The following tips, compiled by SavATree, can homeowners counteract some of the common issues that come with an “open winter” and recover a lush, green landscape this spring:
Turn On the Water – Returning moisture to the crowns of your grass is essential. As soon as possible, begin watering your lawn to restore nutrients and combat the damage done by high winds. Irrigate long and infrequently rather than daily for short intervals. It is best to water each zone for 30+ minutes every other day than watering 15 minutes each day. By longer, infrequent watering the moisture will actually penetrate deeper into the ground resulting in the roots going down deeper for the water; a benefit now and during the stresses of summer heat.
Mow Early and Often - When it comes to mowing, it’s better to be too early than too late. As grass grows and pushes last year’s desiccated tissue to the top, sharp blades will take it off cleanly and make room for new, healthy grass. Mow often as grass grows quickly in the spring, but try to set your blades at 3″ or higher so as not to remove more than 1/3 of leaf blade. Leaving clippings on your lawn, rather than bagging, will help speed the return of nutrients to the soil.

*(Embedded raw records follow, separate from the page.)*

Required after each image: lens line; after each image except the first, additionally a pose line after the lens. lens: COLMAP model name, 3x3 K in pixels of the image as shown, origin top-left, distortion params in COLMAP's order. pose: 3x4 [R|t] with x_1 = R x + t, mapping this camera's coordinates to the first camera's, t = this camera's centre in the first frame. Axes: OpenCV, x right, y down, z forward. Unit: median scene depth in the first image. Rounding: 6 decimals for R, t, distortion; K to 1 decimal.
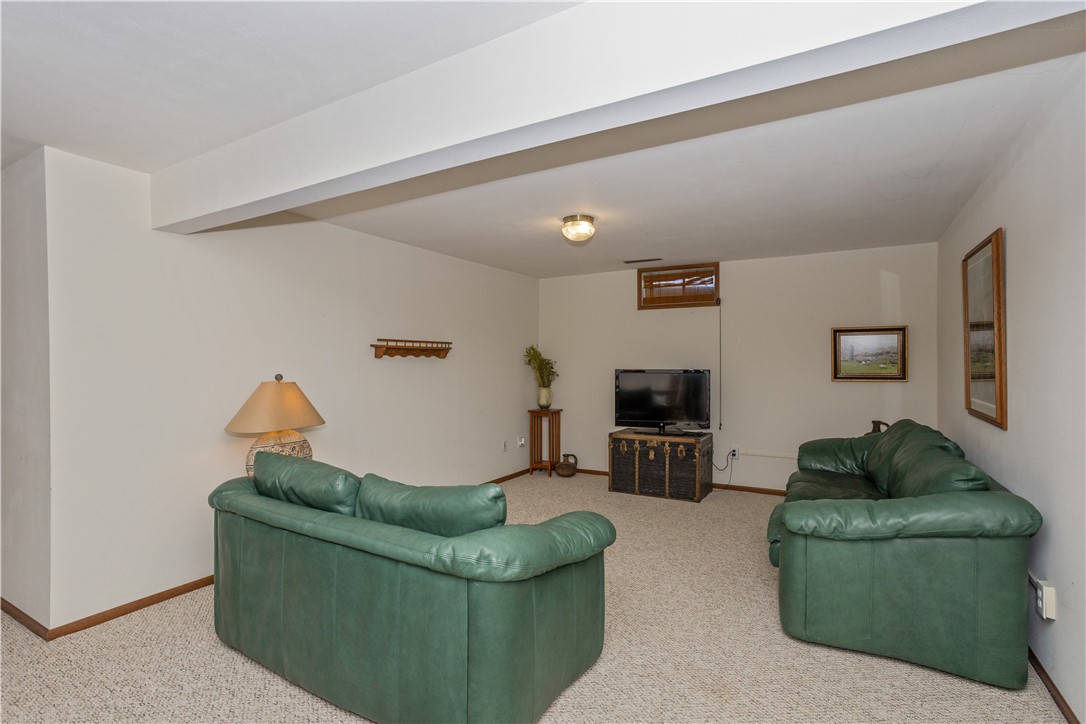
lens RADIAL K [[531.9, 0, 538.0], [0, 531.9, 355.2], [0, 0, 1]] dist [-0.028457, 0.011736]
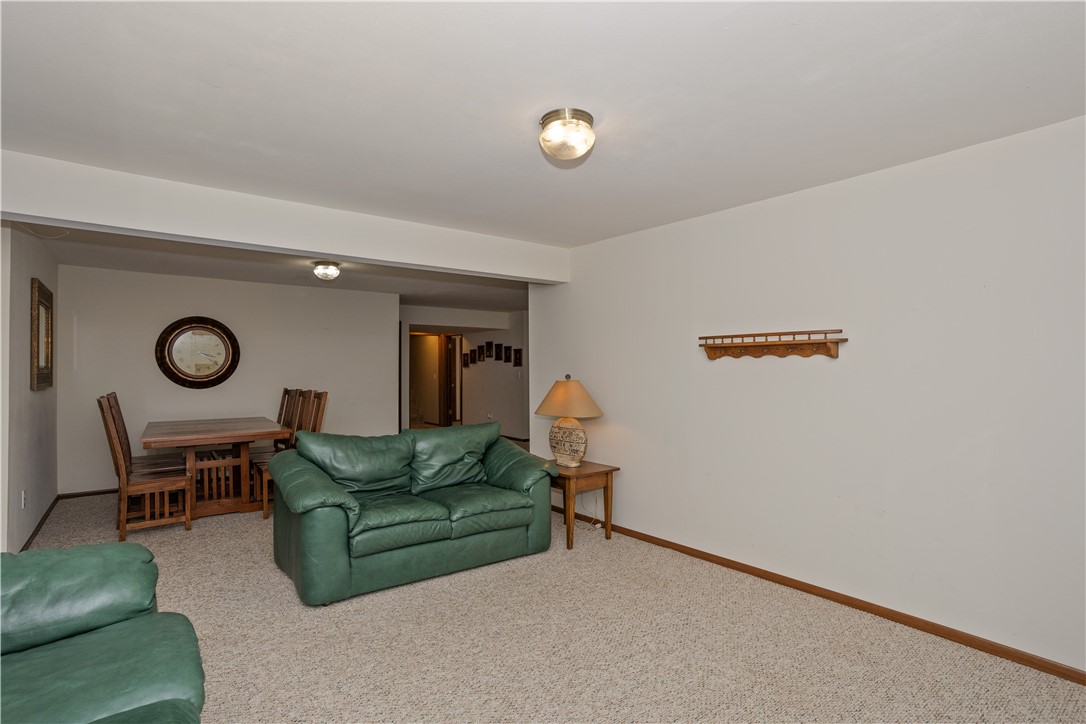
lens RADIAL K [[531.9, 0, 540.7], [0, 531.9, 365.4], [0, 0, 1]] dist [-0.028457, 0.011736]
pose [[-0.377930, -0.004692, -0.925822, 0.491917], [0.010297, 0.999904, -0.009271, 0.016409], [0.925777, -0.013037, -0.377845, 0.932587]]
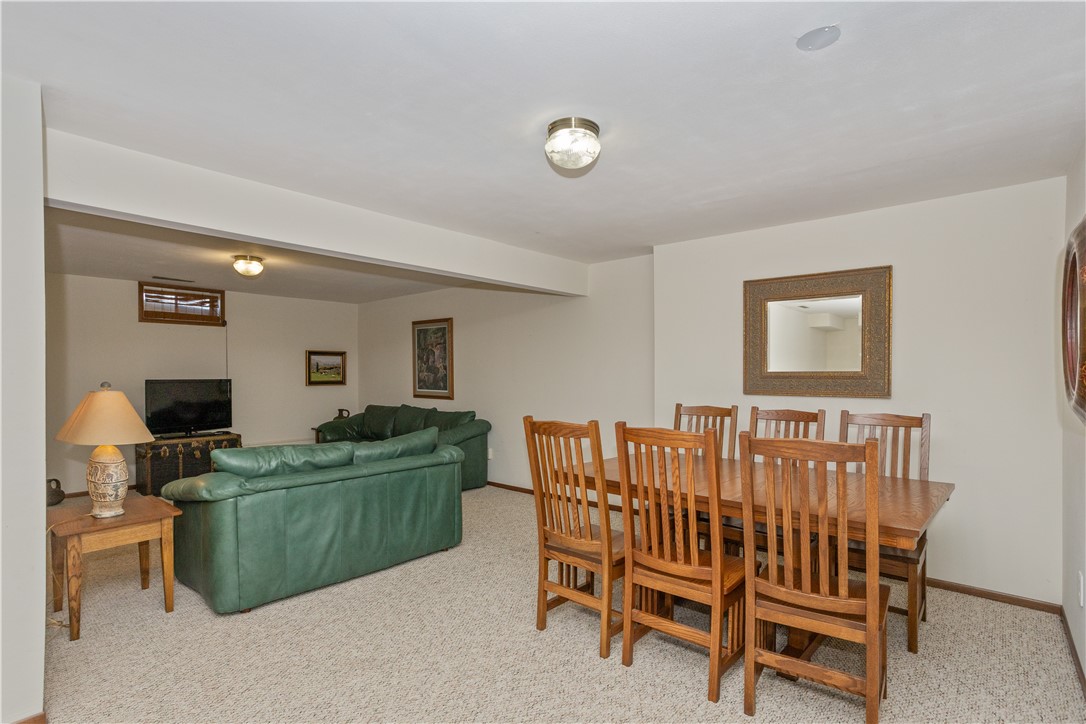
lens RADIAL K [[531.9, 0, 546.7], [0, 531.9, 385.8], [0, 0, 1]] dist [-0.028457, 0.011736]
pose [[0.184558, -0.020465, 0.982609, -0.820007], [-0.008137, 0.999717, 0.022350, 0.010300], [-0.982788, -0.012120, 0.184339, 0.058927]]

Aerate - Aerating your lawn will help improve water, air and nutrient movement in the soil and also reduce compaction and break down thatch. Compaction and thatch make growing grass more difficult, because they impede air and water movement to the soil and work to weaken your lawn’s root system. Desiccation is also less of an issue for well-aerated soil since water is able to move more freely through it, making the grass above much more resistant to drought.

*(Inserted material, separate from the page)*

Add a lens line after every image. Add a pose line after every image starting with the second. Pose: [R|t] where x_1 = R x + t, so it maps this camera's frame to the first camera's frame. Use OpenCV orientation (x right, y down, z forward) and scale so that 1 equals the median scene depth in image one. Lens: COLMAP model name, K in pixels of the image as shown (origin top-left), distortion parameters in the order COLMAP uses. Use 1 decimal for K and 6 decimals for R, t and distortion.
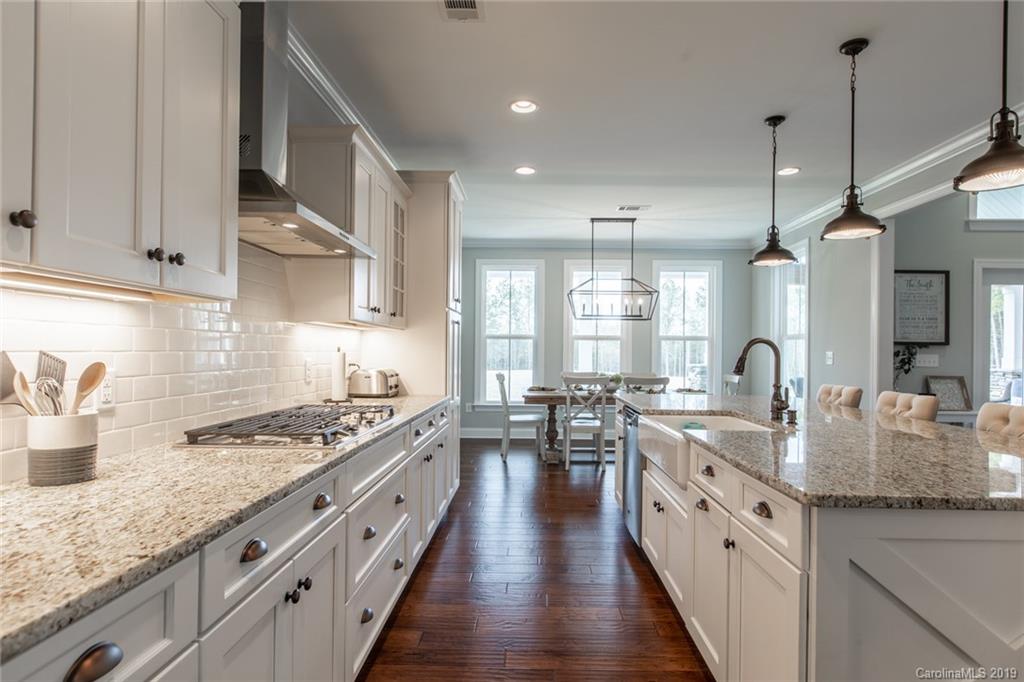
lens RADIAL K [[542.9, 0, 525.0], [0, 542.9, 348.6], [0, 0, 1]] dist [0.000873, -0.000234]
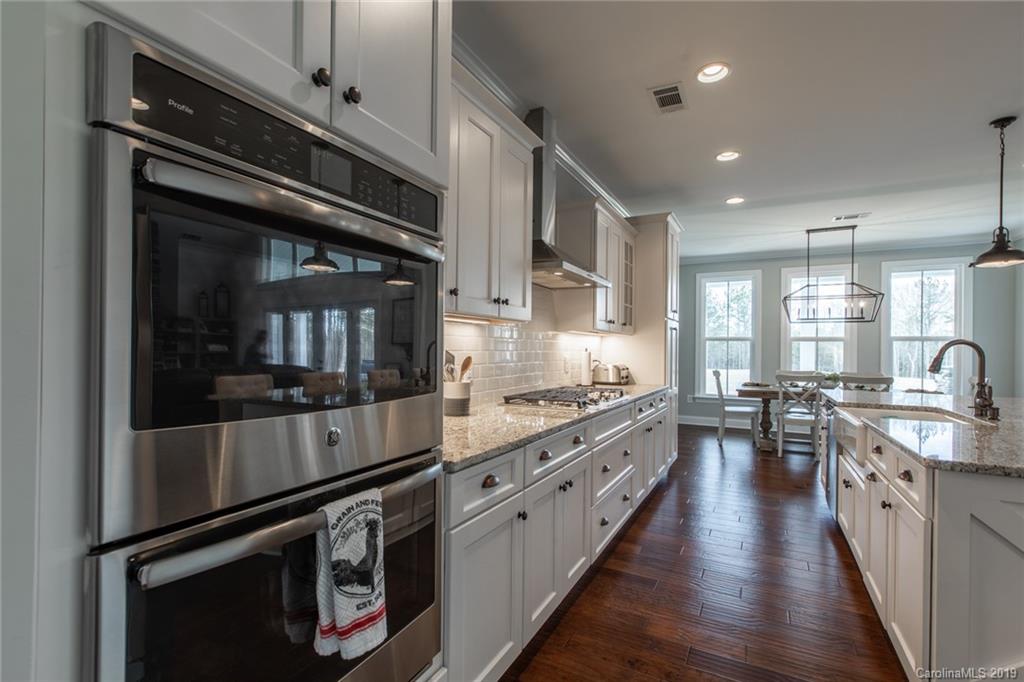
lens RADIAL K [[464.2, 0, 515.1], [0, 464.2, 346.7], [0, 0, 1]] dist [-0.000239, -0.000165]
pose [[0.887497, -0.001943, -0.460810, 0.048925], [-0.000457, 0.999987, -0.005097, -0.000139], [0.460814, 0.004734, 0.887484, -0.154040]]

Control Pests - Milder temperatures typically allow greater numbers of insects to survive the winter and an early spring can mean a longer growing season and more generations of certain insects. Specifically, residents of New England might encounter an unusually high volume of deer ticks and the woolly adelgid—an insect that attacks hemlock trees—this season. The best way to keep these pests in check is to contact a certified arborist to evaluate your property and recommend a safe and effective solution.
Prevent Disease - When buds begin to swell and break open earlier in the season, diseases such as dogwood anthracnose, apple scab and leaf spots are able to gain an early foothold. The best approach to protecting against these diseases is preventive. By addressing and treating for these diseases ahead of time, you can lessen the chance of damage to your trees and shrubs during an early spring.